Monday 16 February 2015

WHY A FAKE ARTICLE TITLED "CUCKOO FOR COCOA PUFFS?" WAS ACCEPTED BY 17 MEDICAL JOURNALS

As a medical researcher at Harvard, Mark Shrime gets a very special kind of spam in his inbox: every day, he receives at least one request from an open-access medical journal promising to publish his research if he would only pay $500.

"You block one of them with your spam filter and immediately another one pops up," Shrime, an MD who is pursuing a PhD in health policy, tells me.
These emails are annoying, for sure, but Shrime was worried that there might be bigger issues at stake: What exactly are these journals publishing and who is taking these journals to be credible sources of medical information?
Shrime decided to see how easy it would be to publish an article. So he made one up. Like, he literally made one up. He did it using www.randomtextgenerator.com. The article is entitled "Cuckoo for Cocoa Puffs?" and its authors are the venerable Pinkerton A. LeBrain and Orson Welles. The subtitle reads: "The surgical and neoplastic role of cacao extract in breakfast cereals." Shrime submitted it to 37 journals over two weeks and, so far, 17 of them have accepted it. (They have not "published" it, but say they will as soon as Shrime pays the $500. This is often referred to as a "processing fee." Shrime has no plans to pay them.) Several have already typeset it and given him reviews, as you can see at the end of this article.
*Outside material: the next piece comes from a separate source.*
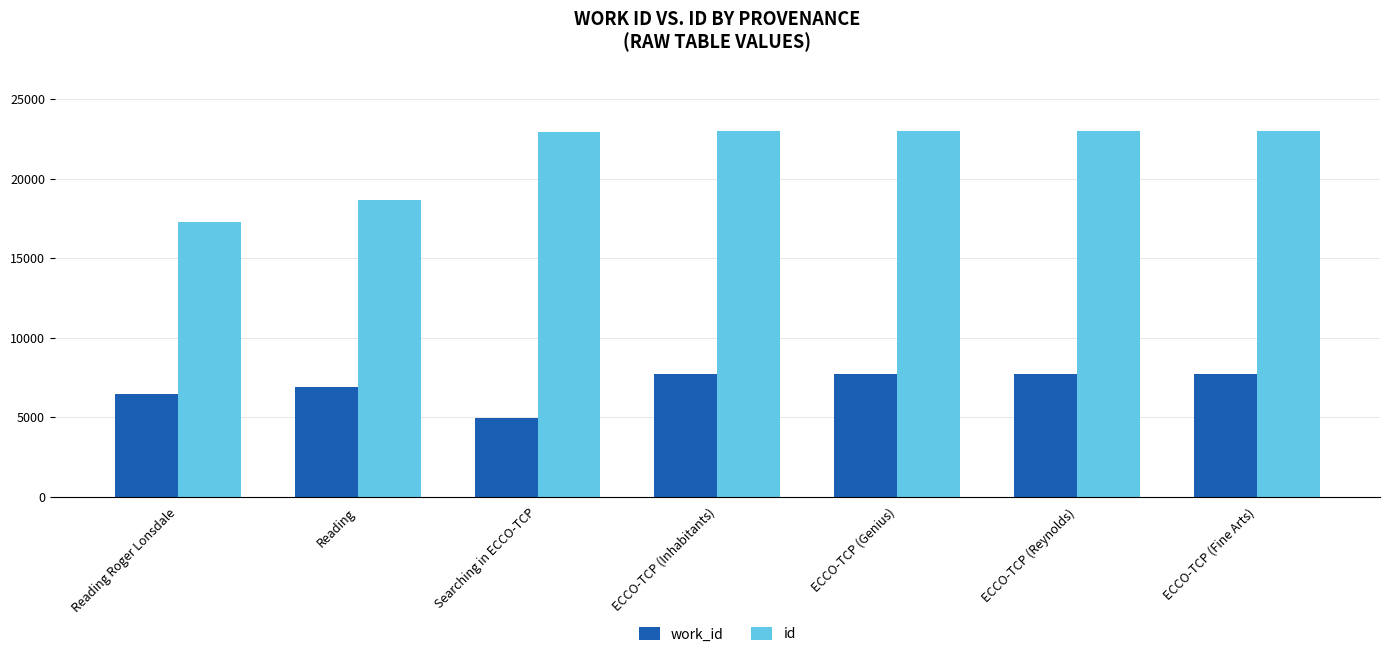

How many distinct data groups are displayed?

2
One publication says his methods are "novel and innovative"!. But when Shrime looked up the physical locations of these publications, he discovered that many had very suspicious addresses; one was actually inside a strip club.
WHEN SHRIME LOOKED UP THE PHYSICAL LOCATIONS OF THESE PUBLICATIONS, HE DISCOVERED THAT MANY HAD VERY SUSPICIOUS ADDRESSES; ONE WAS ACTUALLY INSIDE A STRIP CLUB.
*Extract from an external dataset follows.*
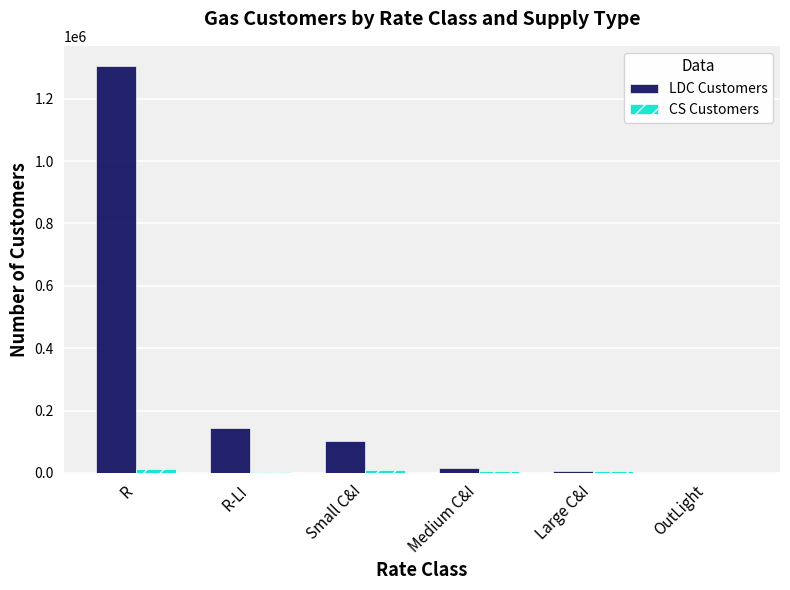

Which category has the highest value in the LDC Customers series?

R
Many of these publications sound legitimate. To someone who is not well-versed in a particular subfield of medicine—a journalist, for instance—it would be easy to mistake them for valid sources. "As scientists, we’re aware of the top-tier journals in our specific sub-field, but even we cannot always pinpoint if a journal in another field is real or not," Shrime says. "For instance, the International Journal of Pediatric Otorhinolaryngology is the very first journal I was ever published in and it’s legitimate. But the Global Journal of Pediatric Otorhinolaryngology is fake. Only someone in my field would know that."